One good, one bad, this week. Funny how it's often the 'big' names doing the least impressive work.
Kerry King - From Hell I Rise
I fully understand that not every musician is capable of a world of diversity. Many of us are good at one thing only, and we don't want to show our failed experiments at anything else to other people. Believe me, the impulse to stay in your lane is strong and relatable. Yet, when it comes to Kerry King going solo after all these years, it isn't so much the lack of a new direction that frustrates me as it is how much this feels like he's intentionally cloning Slayer.
We know his writing is going to sound the same as it ever has. He's even warned us that what came after Slayer would essentially be more Slayer. What we couldn't have expected was that he would recruit a vocalist to essentially do an impersonation of Tom. That was the one place where Kerry could have given his new music some degree of differentiation from Slayer, and he decided a new voice wasn't necessary. Maybe so, but when the songs are exactly the same, and the voice is almost the same, so too will be how little I'm going to care. A couple of these songs are nearly identical clones of vocal lines and riffs from Slayer records, which only makes the echo ring louder.

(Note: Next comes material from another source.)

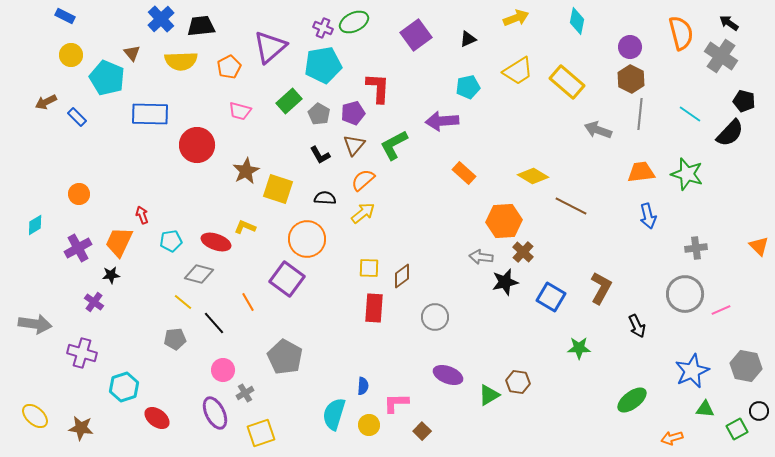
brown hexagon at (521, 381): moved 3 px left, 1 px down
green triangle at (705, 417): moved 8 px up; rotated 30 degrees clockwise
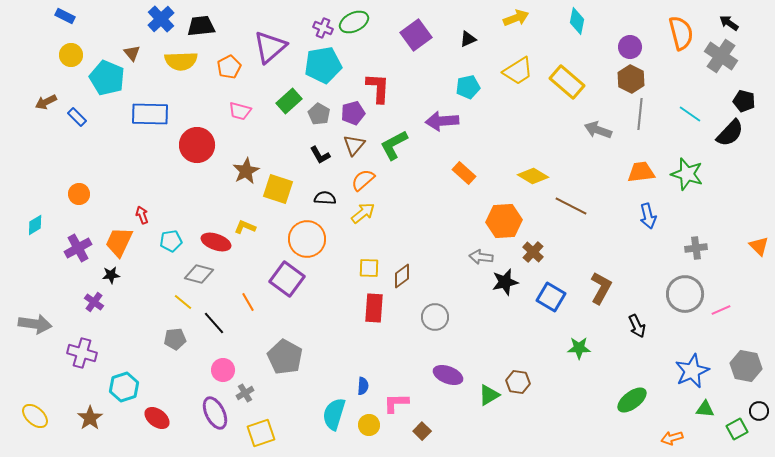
brown cross at (523, 252): moved 10 px right
brown star at (81, 428): moved 9 px right, 10 px up; rotated 30 degrees clockwise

Later Slayer was hit-and-miss at best, and much of the missing the mark came from Kerry's diminishing lyrical IQ. When he finally gets around on this record to writing that he's "in mental retrograde", I don't know if I can come up with a better way of saying how utterly unnecessary this record is to anyone but the most devoted of Slayer fans. I can't even say I'm disappointed by any of this, because it's exactly what I expected. Oh well.

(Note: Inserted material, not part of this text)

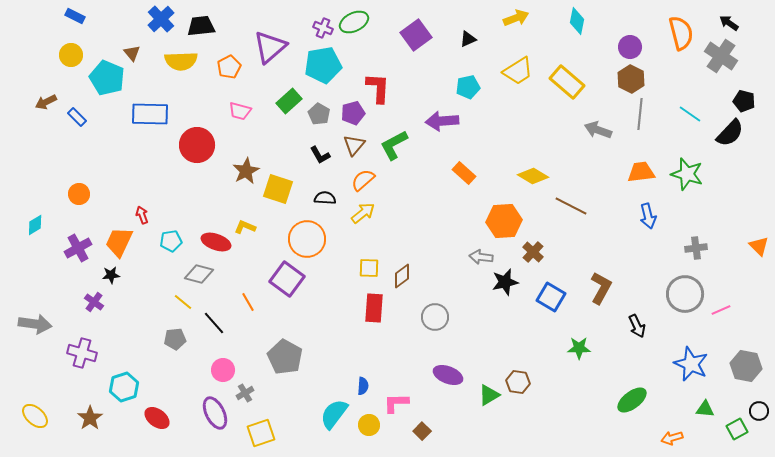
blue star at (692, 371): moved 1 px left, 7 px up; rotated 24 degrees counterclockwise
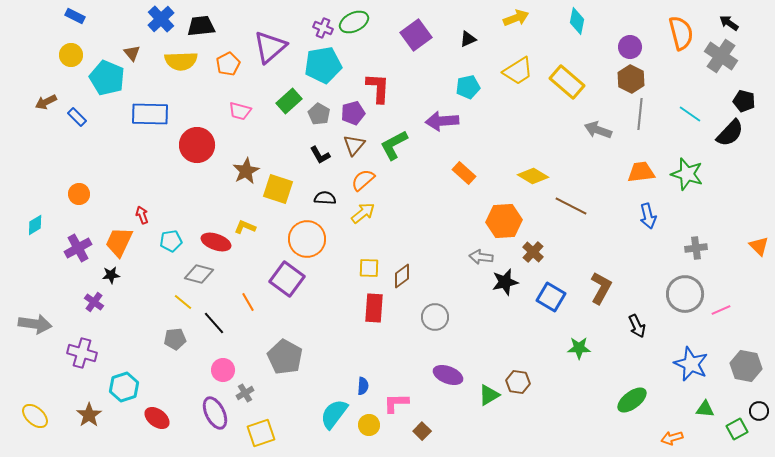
orange pentagon at (229, 67): moved 1 px left, 3 px up
brown star at (90, 418): moved 1 px left, 3 px up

Marisa & The Moths - What Doesn't Kill You
I remember finding charm in Marisa & The Moth's debut album, which was bringing back some of the tones of the grunge age, filtered through a Paramore reality. For album number two, the band has upped the ante across the board. With more songs, more music, and more focus, they have tilted their approach and pocketed the eight ball on the break.
We have talked before about the cyclical nature of music, and how we're due for a grunge revival any day now (it is underway, but it hasn't yet broken through). It will require more than a complete recreation, and instead update the feeling for a new generation. That's what Marisa & The Moths can do, and are able to do, with this record. The guitars are appropriately thick, and the atmosphere gloomy enough, but they remember that Kurt Cobain was essentially a pop songwriter at heart.
Marisa and her cohorts deliver a record that carries the tone, but on tunes that largely dig their hooks into you. Sixteen might be a couple too many, and I don't like the choice to start the record off with a slow ballad, but the core of the record is a lovely throwback to the kind of rock I remember from my younger days. You can hear some Seattle in their sound, and some "Blue Album" in the guitar tone as well, girding a nice collection of hooky and heavy rock.
They have grown, and improved, and made a fine record here.